··· Extracted entries ···

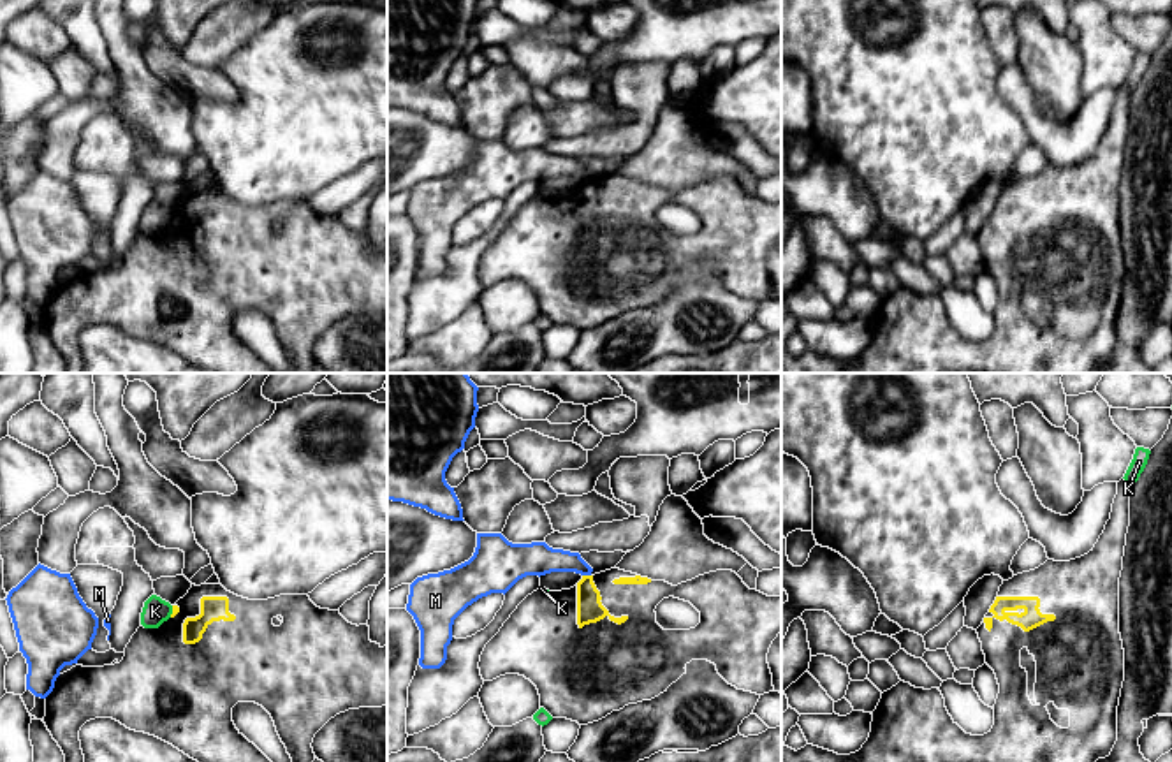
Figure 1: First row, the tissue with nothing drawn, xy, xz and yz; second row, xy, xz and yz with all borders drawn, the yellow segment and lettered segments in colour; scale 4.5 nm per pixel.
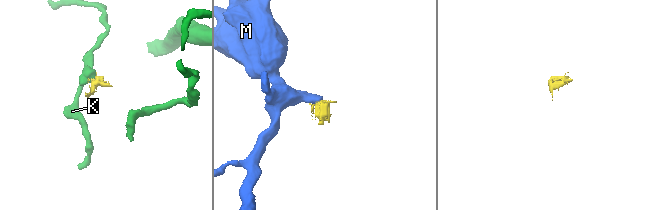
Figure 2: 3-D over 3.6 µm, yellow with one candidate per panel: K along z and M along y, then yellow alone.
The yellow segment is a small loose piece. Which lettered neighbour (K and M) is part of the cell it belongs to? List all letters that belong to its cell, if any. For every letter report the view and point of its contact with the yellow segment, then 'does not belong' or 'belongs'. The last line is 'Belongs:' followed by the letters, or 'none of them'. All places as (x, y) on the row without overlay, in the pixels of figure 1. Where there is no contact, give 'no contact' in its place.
K: meets yellow in xy at (173, 217); does not belong
M: meets yellow in xz at (586, 182); does not belong
Belongs: none of them

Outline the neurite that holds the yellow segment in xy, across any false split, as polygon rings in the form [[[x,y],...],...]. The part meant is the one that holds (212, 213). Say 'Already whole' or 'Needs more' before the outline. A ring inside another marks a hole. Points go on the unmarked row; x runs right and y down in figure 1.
Needs more. [[[201,190],[188,195],[188,199],[172,211],[172,220],[158,234],[144,234],[143,231],[132,241],[125,253],[125,262],[120,269],[104,273],[76,271],[60,280],[55,287],[53,297],[46,303],[44,329],[65,361],[65,373],[83,373],[84,361],[81,355],[79,336],[95,324],[113,324],[130,336],[155,341],[204,373],[278,373],[275,371],[253,348],[250,348],[232,327],[232,313],[238,308],[255,308],[262,311],[273,324],[276,338],[292,364],[292,373],[310,373],[315,366],[311,354],[315,340],[336,320],[359,313],[382,313],[387,311],[387,252],[370,246],[370,232],[348,229],[340,216],[317,213],[308,201],[280,201],[267,206],[248,206],[227,197],[222,190]]]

···

• [Task item]: Go through the listing above and retype each line exactly, apart from the pictures.

• [Output for this exercise]:
Figure 1: First row, the tissue with nothing drawn, xy, xz and yz; second row, xy, xz and yz with all borders drawn, the yellow segment and lettered segments in colour; scale 4.5 nm per pixel.
Figure 2: 3-D over 3.6 µm, yellow with one candidate per panel: K along z and M along y, then yellow alone.
The yellow segment is a small loose piece. Which lettered neighbour (K and M) is part of the cell it belongs to? List all letters that belong to its cell, if any. For every letter report the view and point of its contact with the yellow segment, then 'does not belong' or 'belongs'. The last line is 'Belongs:' followed by the letters, or 'none of them'. All places as (x, y) on the row without overlay, in the pixels of figure 1. Where there is no contact, give 'no contact' in its place.
K: meets yellow in xy at (173, 217); does not belong
M: meets yellow in xz at (586, 182); does not belong
Belongs: none of them

Outline the neurite that holds the yellow segment in xy, across any false split, as polygon rings in the form [[[x,y],...],...]. The part meant is the one that holds (212, 213). Say 'Already whole' or 'Needs more' before the outline. A ring inside another marks a hole. Points go on the unmarked row; x runs right and y down in figure 1.
Needs more. [[[201,190],[188,195],[188,199],[172,211],[172,220],[158,234],[144,234],[143,231],[132,241],[125,253],[125,262],[120,269],[104,273],[76,271],[60,280],[55,287],[53,297],[46,303],[44,329],[65,361],[65,373],[83,373],[84,361],[81,355],[79,336],[95,324],[113,324],[130,336],[155,341],[204,373],[278,373],[275,371],[253,348],[250,348],[232,327],[232,313],[238,308],[255,308],[262,311],[273,324],[276,338],[292,364],[292,373],[310,373],[315,366],[311,354],[315,340],[336,320],[359,313],[382,313],[387,311],[387,252],[370,246],[370,232],[348,229],[340,216],[317,213],[308,201],[280,201],[267,206],[248,206],[227,197],[222,190]]]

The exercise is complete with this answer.